3. Si le gel de la question du leadership obéit à des questions tactiques il ne faut pas pour autant croire que la mise en avant de la question du projet obéisse à des principes immaculés. Dans les phases de combat interne, le projet est utilisé comme une ressource politique face à des rivaux qu’il faut diaboliser idéologiquement puisque nous savons tous que les socialistes abhorrent les conflits de personnes. Pendant le congrès de Reims la volonté délibérée d’écarter Ségolène Royal de la direction avait été expliquée par ses adversaires par le fait qu’elle incarnait un projet différent. Depuis on nous dit qu’elle s’est rapprochée de la direction sans que l’on sache véritablement si ce rapprochement exprime une convergence politique ou s’il obéit purement et simplement à des considérations tactiques liées à l’affaiblissement simultané de Ségolène Royal et de la direction. En réalité, l’accent mis sur le projet est un moyen pour la direction du Parti socialiste de gagner du temps en espérant que les prochaines élections intermédiaires se montreront électoralement plus clémentes. Le prompt rétablissement pourra alors être mis sur le compte sur la vigueur du travail sur le projet… C’est la thèse du parti se mettant au travail.
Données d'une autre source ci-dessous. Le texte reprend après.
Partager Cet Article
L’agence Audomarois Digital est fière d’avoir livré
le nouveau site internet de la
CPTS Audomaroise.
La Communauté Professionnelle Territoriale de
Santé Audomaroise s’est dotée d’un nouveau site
4. Reste la question du projet à proprement parler. Là encore, le problème est très mal posé. Les difficultés que connaît le Parti socialiste ne sont pas liés au fait qu’il aurait du mal à mobiliser un savoir expert sur la société et à le convertir en un projet opérationnel. Le fond de l’affaire vient du fait que ce parti ne sait tout simplement pas ce qu’il est lui-même. Il ne sait plus en quoi croire, et ne sait plus quoi dire et cela malgré l’échec patent de la politique de M. Sarkozy. Dans ces conditions, imaginer que la mobilisation d’experts en tout genre, la multiplication d’enquêtes ou d’études prospectives à 30 ans (!) permettront au parti de sortir de l’ornière paraît surprenant. Le véritable enjeu pour le PS n’est pas un enjeu de savoir mais d’énonciation politique. Or pour proposer un énoncé politique il faut faire un certain nombre d’hypothèses sur le monde et sur la société, sur les alliances. Ces hypothèses, ce ne sont pas les experts qui peuvent les faire. Dans des sociétés en mutation permanente où le changement technologique s’accélère il est illusoire de tirer des plans sur la comète à échéance aussi longue alors que sur un point aussi élémentaire que celui des alliances politiques il y a aucune position commune faute d’accord interne. Plus que jamais la question du leadership devient essentielle pour mener la barre d’un bateau lesté par tant de défaites.